▶ [Required action]: A verbatim printing of the entries that follow is needed; pictures must not appear in it.

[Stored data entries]
────────────────────

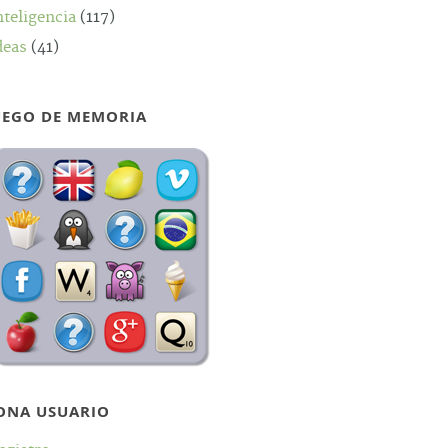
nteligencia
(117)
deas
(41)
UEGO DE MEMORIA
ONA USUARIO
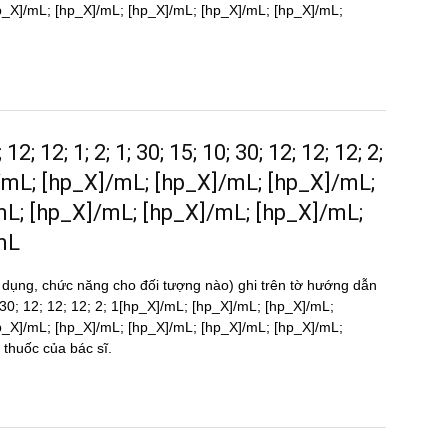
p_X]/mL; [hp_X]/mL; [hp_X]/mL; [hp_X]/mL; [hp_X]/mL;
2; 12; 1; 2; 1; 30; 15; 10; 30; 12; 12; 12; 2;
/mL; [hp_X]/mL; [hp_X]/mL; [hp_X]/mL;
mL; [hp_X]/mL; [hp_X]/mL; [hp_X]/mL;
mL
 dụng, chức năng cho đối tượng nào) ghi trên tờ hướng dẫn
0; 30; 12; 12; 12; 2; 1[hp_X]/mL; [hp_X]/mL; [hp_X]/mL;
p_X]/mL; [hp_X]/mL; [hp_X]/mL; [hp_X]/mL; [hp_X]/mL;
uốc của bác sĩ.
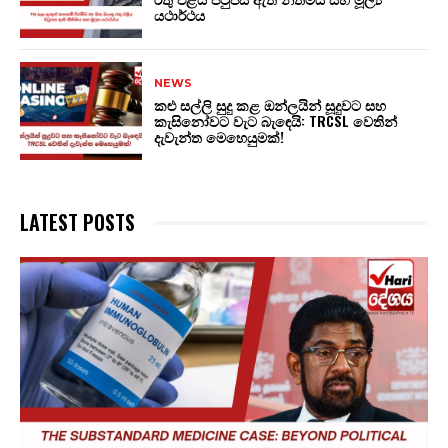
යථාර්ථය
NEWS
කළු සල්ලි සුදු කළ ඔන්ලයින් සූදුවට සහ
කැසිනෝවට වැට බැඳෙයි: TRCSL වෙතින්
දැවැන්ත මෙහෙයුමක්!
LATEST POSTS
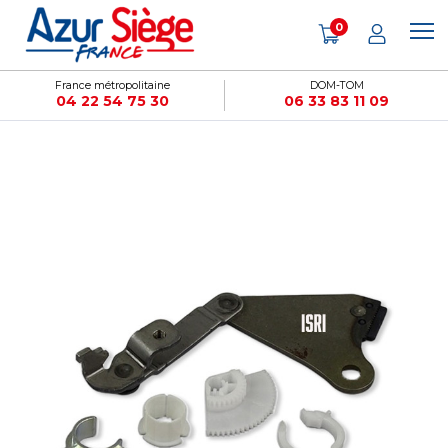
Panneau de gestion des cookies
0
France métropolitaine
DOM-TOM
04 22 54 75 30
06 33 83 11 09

────────────────────

▶ [Solution for this problem]:
nteligencia
(117)
deas
(41)
UEGO DE MEMORIA
ONA USUARIO
p_X]/mL; [hp_X]/mL; [hp_X]/mL; [hp_X]/mL; [hp_X]/mL;
2; 12; 1; 2; 1; 30; 15; 10; 30; 12; 12; 12; 2;
/mL; [hp_X]/mL; [hp_X]/mL; [hp_X]/mL;
mL; [hp_X]/mL; [hp_X]/mL; [hp_X]/mL;
mL
 dụng, chức năng cho đối tượng nào) ghi trên tờ hướng dẫn
0; 30; 12; 12; 12; 2; 1[hp_X]/mL; [hp_X]/mL; [hp_X]/mL;
p_X]/mL; [hp_X]/mL; [hp_X]/mL; [hp_X]/mL; [hp_X]/mL;
uốc của bác sĩ.
යථාර්ථය
NEWS
කළු සල්ලි සුදු කළ ඔන්ලයින් සූදුවට සහ
කැසිනෝවට වැට බැඳෙයි: TRCSL වෙතින්
දැවැන්ත මෙහෙයුමක්!
LATEST POSTS
Panneau de gestion des cookies
0
France métropolitaine
DOM-TOM
04 22 54 75 30
06 33 83 11 09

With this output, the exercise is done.